Brand Names: Sarclisa
Generic Name: isatuximab
- What is isatuximab (Sarclisa)?
- What are the possible side effects of isatuximab (Sarclisa)?
- What is the most important information I should know about isatuximab (Sarclisa)?
- What should I discuss with my healthcare provider before receiving isatuximab (Sarclisa)?
- How is isatuximab given (Sarclisa)?
- What happens if I miss a dose (Sarclisa)?
- What happens if I overdose (Sarclisa)?
- What should I avoid while receiving isatuximab (Sarclisa)?
- What other drugs will affect isatuximab (Sarclisa)?
- Where can I get more information (Sarclisa)?
What is isatuximab (Sarclisa)?
Isatuximab is given after at least two other cancer treatments did not work or have stopped working.
Isatuximab may also be used for purposes not listed in this medication guide.
What are the possible side effects of isatuximab (Sarclisa)?
Call your doctor at once if you have:
- easy bruising, unusual bleeding, purple or red spots under your skin;
- low white blood cell counts--fever, mouth sores, skin sores, sore throat, cough, trouble breathing;
- low red blood cells (anemia)--pale skin, unusual tiredness, feeling light-headed or short of breath, cold hands and feet; or
- symptoms of pneumonia--cough with mucus, chest pain, feeling short of breath.
Your cancer treatments may be delayed or permanently discontinued if you have certain side effects.
Common side effects may include:
- low blood cell counts;
- diarrhea; or
- cold symptoms such as stuffy nose, sneezing, sore throat;
This is not a complete list of side effects and others may occur. Call your doctor for medical advice about side effects. You may report side effects to FDA at 1-800-FDA-1088.
What is the most important information I should know about isatuximab (Sarclisa)?
What should I discuss with my healthcare provider before receiving isatuximab (Sarclisa)?
You should not be treated with isatuximab if you are allergic to it.
You may need to have a negative pregnancy test before starting this treatment.
You should not use isatuximab together with pomalidomide if you are pregnant or planning to become pregnant. Pomalidomide can cause severe, life-threatening birth defects with just one dose.
Both men and women using pomalidomide should use effective birth control to prevent pregnancy. Tell your doctor right away if a pregnancy occurs while either the mother or the father is using isatuximab and pomalidomide.
You should not breastfeed while using isatuximab.
Using isatuximab may increase your risk of developing other cancers. Ask your doctor about this risk.
How is isatuximab given (Sarclisa)?
Isatuximab is given as an infusion into a vein. A healthcare provider will give you this injection.
You will be watched closely for at least 30 minutes after your first 2 infusions to make sure you do not have an allergic reaction.
Isatuximab is given in a 28-day treatment cycle. You may need to use the medicine only during certain days of each cycle. Your doctor will determine how long to treat you with this medicine.
You may be given other medications to help prevent serious side effects or an allergic reaction. Keep using these medicines for as long as your doctor has prescribed.
Read all medication guides you receive for the other medicines used in combination with isatuximab.
Isatuximab can lower your blood cell counts. Your blood will need to be tested often. Your cancer treatments may be delayed based on the results.

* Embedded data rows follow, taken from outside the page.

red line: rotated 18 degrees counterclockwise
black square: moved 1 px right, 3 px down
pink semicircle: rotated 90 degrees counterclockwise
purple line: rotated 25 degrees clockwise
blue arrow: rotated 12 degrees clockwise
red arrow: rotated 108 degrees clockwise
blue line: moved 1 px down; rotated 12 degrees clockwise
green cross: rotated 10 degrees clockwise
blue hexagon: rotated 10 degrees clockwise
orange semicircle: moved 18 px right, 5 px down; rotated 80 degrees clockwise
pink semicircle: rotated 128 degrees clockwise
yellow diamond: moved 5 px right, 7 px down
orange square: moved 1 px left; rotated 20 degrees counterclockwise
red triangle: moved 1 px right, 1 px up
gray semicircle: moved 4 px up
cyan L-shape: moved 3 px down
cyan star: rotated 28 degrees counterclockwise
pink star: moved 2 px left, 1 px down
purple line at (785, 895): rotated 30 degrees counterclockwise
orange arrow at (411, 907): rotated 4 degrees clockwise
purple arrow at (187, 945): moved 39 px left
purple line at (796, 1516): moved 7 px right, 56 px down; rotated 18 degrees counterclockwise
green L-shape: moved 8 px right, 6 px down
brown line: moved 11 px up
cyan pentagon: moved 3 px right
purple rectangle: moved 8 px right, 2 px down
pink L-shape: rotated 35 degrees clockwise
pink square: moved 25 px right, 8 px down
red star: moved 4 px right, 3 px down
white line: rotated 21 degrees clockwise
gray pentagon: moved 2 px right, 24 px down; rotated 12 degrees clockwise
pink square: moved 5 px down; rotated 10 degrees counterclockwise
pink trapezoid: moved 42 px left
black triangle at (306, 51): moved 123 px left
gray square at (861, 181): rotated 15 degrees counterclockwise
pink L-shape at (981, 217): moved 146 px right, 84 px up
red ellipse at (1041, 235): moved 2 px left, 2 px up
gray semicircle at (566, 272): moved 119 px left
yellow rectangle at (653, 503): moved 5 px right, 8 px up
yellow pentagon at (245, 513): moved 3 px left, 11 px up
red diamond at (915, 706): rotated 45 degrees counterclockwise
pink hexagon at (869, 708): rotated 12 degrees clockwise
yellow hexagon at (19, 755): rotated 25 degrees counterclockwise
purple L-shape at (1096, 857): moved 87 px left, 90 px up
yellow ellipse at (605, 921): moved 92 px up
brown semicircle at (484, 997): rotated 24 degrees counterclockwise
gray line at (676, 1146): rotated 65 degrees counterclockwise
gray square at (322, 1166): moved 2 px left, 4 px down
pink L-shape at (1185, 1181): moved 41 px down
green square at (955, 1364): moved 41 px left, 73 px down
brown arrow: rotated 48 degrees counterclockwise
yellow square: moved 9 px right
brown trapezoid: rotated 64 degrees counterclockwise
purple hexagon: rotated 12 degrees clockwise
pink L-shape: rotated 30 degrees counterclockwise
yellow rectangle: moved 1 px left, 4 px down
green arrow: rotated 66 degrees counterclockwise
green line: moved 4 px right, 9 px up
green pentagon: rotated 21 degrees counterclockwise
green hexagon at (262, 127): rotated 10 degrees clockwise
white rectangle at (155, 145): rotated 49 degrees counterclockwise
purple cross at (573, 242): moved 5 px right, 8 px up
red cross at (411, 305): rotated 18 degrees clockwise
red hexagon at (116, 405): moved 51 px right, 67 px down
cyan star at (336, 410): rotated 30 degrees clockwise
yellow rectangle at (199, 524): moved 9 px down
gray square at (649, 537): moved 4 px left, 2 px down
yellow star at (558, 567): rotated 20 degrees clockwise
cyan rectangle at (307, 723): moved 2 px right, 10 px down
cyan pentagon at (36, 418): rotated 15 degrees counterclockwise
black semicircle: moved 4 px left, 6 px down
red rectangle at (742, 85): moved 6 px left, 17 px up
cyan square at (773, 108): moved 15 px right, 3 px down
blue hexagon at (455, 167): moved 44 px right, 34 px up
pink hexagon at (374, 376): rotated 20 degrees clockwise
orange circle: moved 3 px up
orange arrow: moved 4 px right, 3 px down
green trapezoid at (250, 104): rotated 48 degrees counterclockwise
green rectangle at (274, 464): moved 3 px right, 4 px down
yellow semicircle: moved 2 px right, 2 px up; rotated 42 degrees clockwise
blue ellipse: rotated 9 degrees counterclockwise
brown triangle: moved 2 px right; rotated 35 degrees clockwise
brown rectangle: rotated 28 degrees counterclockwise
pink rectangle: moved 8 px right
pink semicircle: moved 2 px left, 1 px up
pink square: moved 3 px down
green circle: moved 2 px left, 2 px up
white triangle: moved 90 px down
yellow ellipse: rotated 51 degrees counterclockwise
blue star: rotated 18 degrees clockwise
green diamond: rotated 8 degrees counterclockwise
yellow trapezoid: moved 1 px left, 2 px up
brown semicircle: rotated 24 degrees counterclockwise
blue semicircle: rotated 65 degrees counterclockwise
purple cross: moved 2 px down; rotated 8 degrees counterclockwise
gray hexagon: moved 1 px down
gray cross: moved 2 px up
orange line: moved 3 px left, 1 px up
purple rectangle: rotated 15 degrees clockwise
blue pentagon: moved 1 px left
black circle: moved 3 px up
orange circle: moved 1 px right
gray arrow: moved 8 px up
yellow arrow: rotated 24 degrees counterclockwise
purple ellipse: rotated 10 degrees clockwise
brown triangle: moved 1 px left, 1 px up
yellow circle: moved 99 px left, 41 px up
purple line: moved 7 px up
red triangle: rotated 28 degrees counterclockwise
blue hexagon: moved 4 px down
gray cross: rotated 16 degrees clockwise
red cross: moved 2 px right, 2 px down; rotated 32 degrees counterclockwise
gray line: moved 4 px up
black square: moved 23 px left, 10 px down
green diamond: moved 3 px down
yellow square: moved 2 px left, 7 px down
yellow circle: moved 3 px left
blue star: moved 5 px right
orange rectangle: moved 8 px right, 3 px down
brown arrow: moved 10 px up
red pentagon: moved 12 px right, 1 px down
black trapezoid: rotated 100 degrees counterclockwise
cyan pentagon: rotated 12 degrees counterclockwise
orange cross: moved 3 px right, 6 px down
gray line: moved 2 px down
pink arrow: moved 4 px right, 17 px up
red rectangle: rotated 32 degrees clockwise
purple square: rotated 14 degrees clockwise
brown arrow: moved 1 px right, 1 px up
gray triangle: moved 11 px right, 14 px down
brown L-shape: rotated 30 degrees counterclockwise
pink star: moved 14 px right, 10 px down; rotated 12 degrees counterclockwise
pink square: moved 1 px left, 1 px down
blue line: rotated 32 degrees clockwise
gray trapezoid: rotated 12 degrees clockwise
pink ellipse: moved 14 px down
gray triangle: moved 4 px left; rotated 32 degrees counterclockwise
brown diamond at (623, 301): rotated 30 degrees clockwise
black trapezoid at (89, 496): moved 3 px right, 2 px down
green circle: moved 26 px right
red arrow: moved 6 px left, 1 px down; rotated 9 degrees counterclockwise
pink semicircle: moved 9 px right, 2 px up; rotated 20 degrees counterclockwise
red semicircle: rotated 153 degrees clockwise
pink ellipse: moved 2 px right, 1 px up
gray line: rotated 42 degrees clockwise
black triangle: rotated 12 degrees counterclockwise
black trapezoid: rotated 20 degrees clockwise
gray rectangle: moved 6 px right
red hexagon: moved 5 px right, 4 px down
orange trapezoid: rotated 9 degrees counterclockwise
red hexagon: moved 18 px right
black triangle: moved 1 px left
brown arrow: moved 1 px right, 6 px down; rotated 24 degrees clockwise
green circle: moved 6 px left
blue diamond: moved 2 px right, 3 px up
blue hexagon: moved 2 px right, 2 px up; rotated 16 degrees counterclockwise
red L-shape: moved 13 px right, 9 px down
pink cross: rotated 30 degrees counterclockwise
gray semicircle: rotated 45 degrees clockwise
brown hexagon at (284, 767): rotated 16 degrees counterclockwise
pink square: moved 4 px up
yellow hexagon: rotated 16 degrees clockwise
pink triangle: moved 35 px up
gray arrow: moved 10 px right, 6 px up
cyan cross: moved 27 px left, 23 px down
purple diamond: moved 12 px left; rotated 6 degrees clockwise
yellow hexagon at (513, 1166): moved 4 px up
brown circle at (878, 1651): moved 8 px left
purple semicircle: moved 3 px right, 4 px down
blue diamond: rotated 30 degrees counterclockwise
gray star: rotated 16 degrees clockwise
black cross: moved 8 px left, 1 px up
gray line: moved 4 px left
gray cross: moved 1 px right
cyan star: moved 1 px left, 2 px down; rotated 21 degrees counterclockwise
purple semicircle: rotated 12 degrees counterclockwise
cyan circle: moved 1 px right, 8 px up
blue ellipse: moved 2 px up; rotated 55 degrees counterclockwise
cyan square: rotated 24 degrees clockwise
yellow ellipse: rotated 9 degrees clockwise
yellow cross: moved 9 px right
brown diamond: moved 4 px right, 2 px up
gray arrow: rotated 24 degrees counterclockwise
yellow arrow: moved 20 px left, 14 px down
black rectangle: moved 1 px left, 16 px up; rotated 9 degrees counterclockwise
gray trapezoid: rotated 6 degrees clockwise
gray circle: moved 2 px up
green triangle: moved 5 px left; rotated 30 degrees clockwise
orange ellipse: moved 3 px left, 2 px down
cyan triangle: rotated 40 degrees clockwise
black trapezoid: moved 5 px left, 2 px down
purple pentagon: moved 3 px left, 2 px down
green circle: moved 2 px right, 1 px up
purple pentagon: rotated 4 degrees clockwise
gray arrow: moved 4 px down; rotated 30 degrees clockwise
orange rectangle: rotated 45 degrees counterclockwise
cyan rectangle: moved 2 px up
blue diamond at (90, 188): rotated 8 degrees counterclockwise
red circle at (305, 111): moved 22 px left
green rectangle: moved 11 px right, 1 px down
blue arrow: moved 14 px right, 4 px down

This medicine can affect the results of certain medical tests. Tell any doctor who treats you that you are using isatuximab.
If you receive a blood or plasma transfusion, tell the staff that you are being treated with isatuximab.
What happens if I miss a dose (Sarclisa)?
Call your doctor for instructions if you miss an appointment for your isatuximab injection.
What happens if I overdose (Sarclisa)?
Since this medicine is given by a healthcare professional in a medical setting, an overdose is unlikely to occur.
What should I avoid while receiving isatuximab (Sarclisa)?
Follow your doctor's instructions about any restrictions on food, beverages, or activity.
What other drugs will affect isatuximab (Sarclisa)?
Other drugs may affect isatuximab, including prescription and over-the-counter medicines, vitamins, and herbal products. Tell your doctor about all your current medicines and any medicine you start or stop using.
Where can I get more information (Sarclisa)?
Your pharmacist can provide more information about isatuximab.